Una economía abierta. El mercado interior, es decir, las cuatro libertades de circulación (bienes, capitales, servicios y trabajo) más la política de competencia (por ejemplo, ayudas públicas), sería tan extenso como fuera posible; en realidad, lo deseable es que (con salvedades en cuanto a la libre circulación de trabajadores) desbordara las fronteras de Europa y alcanzara tanto al continente americano como a toda la esfera mediterránea, incluso a bastantes países de la región Asia-Pacífico. El euro —que se instauraría desde el principio, aunque gobernado desde la UE— podría convertirse, con el apoyo del Banco Central Europeo, en moneda de referencia en un gran número de países de esta esfera económica global. Por tanto, en lugar de hacer una Europa abierta hacia dentro, pero cerrada hacia fuera, como se hizo hace 50 años, hoy haríamos una Europa que descontara desde un principio el funcionamiento global de los mercados y pusiera un pie (monetario) en el máximo número posible de ellos.
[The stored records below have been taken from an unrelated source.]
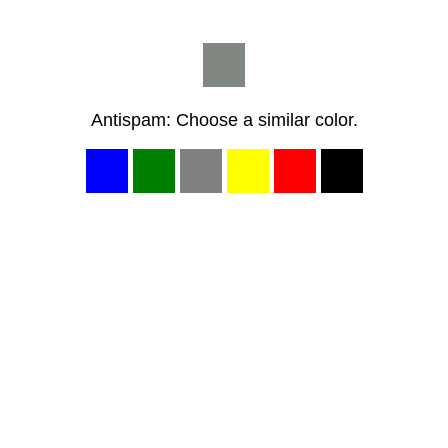
Antispam: Choose a similar color.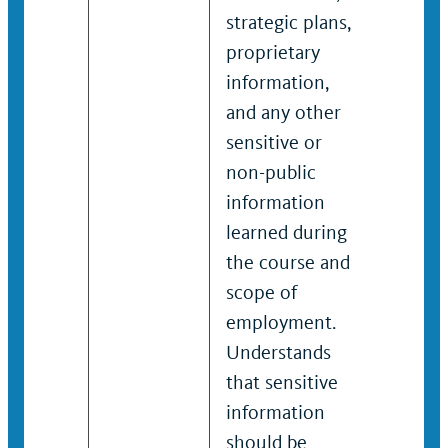
strategic plans,
strateg
proprietary
propri
information,
inform
and any other
and an
sensitive or
sensiti
non-public
non-pu
information
inform
learned during
learne
the course and
the co
scope of
scope 
employment.
emplo
Understands
Unders
that sensitive
that se
information
inform
should be
should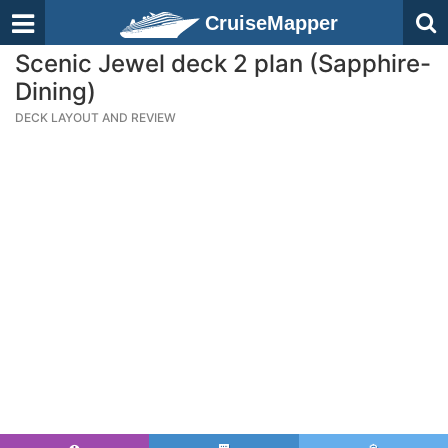
CruiseMapper
Scenic Jewel deck 2 plan (Sapphire-
Dining)
DECK LAYOUT AND REVIEW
Por tanto, primero la sustancia, luego el procedimiento. Si pudiéramos empezar de nuevo, comenzaríamos Europa por los fines, no por los medios, es decir, primero decidiríamos qué queremos hacer (las políticas), luego cómo queremos decidir acerca de ellas (las instituciones) y tercero cómo van a pagarse (con un impuesto europeo). Por tanto, primero se identificarían las prioridades y objetivos, luego se someterían a discusión pública en los Parlamentos nacionales, y en tercer lugar, pediríamos a éstos que redactaran un texto, corto, claro y accesible, que refiriera las competencias de la Unión, las reglas del juego institucional y sus recursos presupuestarios. Así se evitaría la trampa en la que hoy nos encontramos: sabiendo lo que queremos y lo que necesitamos, no puede hacerse por falta de instituciones adecuadas y de recursos financieros suficientes. ¿Haríamos Europa otra vez? Sí, pero exactamente al revés.